Fully Dynamic Approximation of LIS in Polylogarithmic Time (2011.09761v2)

Abstract: We revisit the problem of maintaining the longest increasing subsequence (LIS) of an array under (i) inserting an element, and (ii) deleting an element of an array. In a recent breakthrough, Mitzenmacher and Seddighin [STOC 2020] designed an algorithm that maintains an $\mathcal{O}((1/\epsilon)^{\mathcal{O}(1/\epsilon)})$-approximation of LIS under both operations with worst-case update time $\mathcal{\tilde O}(n^{\epsilon})$, for any constant $\epsilon>0$. We exponentially improve on their result by designing an algorithm that maintains an $(1+\epsilon)$-approximation of LIS under both operations with worst-case update time $\mathcal{\tilde O}(\epsilon^{-5})$. Instead of working with the grid packing technique introduced by Mitzenmacher and Seddighin, we take a different approach building on a new tool that might be of independent interest: LIS sparsification.
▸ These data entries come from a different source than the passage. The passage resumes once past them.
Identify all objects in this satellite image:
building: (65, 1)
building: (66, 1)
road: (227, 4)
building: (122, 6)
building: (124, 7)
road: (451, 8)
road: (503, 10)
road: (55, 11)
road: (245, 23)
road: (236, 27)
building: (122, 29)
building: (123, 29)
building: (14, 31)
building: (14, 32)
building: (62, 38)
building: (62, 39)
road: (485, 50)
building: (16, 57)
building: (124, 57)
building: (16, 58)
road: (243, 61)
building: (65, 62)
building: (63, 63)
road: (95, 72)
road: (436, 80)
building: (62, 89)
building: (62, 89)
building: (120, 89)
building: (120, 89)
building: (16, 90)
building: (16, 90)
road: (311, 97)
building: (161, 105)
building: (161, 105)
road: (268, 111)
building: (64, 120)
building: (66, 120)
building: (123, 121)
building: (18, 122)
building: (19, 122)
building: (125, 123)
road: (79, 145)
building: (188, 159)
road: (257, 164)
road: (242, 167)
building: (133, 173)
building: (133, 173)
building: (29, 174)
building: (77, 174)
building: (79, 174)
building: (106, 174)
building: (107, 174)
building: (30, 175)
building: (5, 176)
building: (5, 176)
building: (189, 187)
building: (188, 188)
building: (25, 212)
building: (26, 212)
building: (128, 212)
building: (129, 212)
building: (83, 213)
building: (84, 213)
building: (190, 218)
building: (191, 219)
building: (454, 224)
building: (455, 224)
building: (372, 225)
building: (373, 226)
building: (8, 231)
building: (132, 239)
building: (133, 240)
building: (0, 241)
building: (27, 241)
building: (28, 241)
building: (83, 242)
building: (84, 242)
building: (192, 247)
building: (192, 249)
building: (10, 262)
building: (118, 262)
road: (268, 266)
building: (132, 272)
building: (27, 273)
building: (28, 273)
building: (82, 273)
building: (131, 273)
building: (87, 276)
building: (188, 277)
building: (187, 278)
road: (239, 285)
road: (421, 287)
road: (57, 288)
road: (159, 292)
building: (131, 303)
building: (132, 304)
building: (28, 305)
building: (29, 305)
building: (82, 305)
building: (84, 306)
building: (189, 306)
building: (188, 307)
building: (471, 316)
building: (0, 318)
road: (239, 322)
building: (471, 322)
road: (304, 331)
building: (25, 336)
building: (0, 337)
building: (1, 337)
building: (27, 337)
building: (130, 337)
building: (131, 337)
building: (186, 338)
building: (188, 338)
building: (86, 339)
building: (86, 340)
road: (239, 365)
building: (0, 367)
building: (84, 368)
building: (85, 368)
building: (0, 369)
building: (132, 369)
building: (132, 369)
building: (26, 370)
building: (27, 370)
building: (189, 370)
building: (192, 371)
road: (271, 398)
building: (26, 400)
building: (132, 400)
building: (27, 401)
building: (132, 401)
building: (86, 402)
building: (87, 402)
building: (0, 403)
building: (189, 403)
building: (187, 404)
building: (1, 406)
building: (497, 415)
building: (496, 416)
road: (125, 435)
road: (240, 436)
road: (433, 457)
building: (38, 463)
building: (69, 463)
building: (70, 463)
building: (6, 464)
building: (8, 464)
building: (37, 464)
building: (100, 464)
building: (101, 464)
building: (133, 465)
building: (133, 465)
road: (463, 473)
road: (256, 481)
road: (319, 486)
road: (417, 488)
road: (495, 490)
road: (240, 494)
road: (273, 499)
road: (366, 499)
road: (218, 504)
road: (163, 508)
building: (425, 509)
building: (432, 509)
A particularly interesting consequence of our result is an improved solution for the so-called Erd\H{o}s-Szekeres partitioning, in which we seek a partition of a given permutation of ${1,2,\ldots,n}$ into $\mathcal{O}(\sqrt{n})$ monotone subsequences. This problem has been repeatedly stated as one of the natural examples in which we see a large gap between the decision-tree complexity and algorithmic complexity. The result of Mitzenmacher and Seddighin implies an $\mathcal{O}(n^{1+\epsilon})$ time solution for this problem, for any $\epsilon>0$. Our algorithm (in fact, its simpler decremental version) further improves this to $\mathcal{\tilde O}(n)$.